AS RIOT police descended on another anti-coal seam gas blockade yesterday, Northern Rivers activists went to NSW Parliament House to warn that a heavy-handed approach would only cement protesters' determination to keep up the fight.
Among them was Ian Gaillard, co-ordinator for Lock the Gate Northern Rivers, who described scenes at the Glenugie blockade - where "grandmas were rolled over and pushed aside" by riot and public order officers - as "Nazi-like".
Hearing that Aboriginal elders were among those arrested at the Doubtful Creek protest yesterday, Mr Gaillard said the determination in the Northern Rivers was stronger than ever.
He wanted answers from Premier Barry O'Farrell about who ordered riot squad officers into protest sites in the first place and whether the same approach would continue to be taken despite the fact that people would continue to blockade all activities of drilling.
Ballina researcher Dr Mariann Lloyd-Smith, from the National Toxics Network went to warn people in Sydney's west - the region under the premier's ministerial portfolio - about what was to come if they did not take similar action against CSG in their area.
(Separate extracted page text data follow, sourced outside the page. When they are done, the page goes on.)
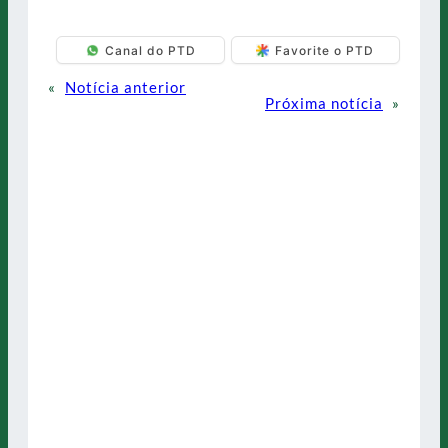
Canal do PTD
Favorite o PTD
«
Notícia anterior
Próxima notícia
»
"The people need to know if this goes ahead they will have to face these problems," Dr Lloyd-Smith said
Grafton farmer Lyndy Moss said it was time for the government to "stop letting the dollar speak" and look hard at the scientific evidence on the risks CSG posed to land and water.
She was at the Glenugie protest, 5km from her property and was adamant that while workers were evidently frustrated about not being allowed in and some protesters were voicing their opinions about being "shafted" by the government, there was no need for riot police.
"On that day everybody was peaceful and they just used heavy-handed techniques that they didn't need to," she said.
"The trio of activists met with Minister for Planning and Infrastructure Brad Hazzard and several members of the Opposition yesterday.
"Can you send them out 365 days a year? Because we will be there that often."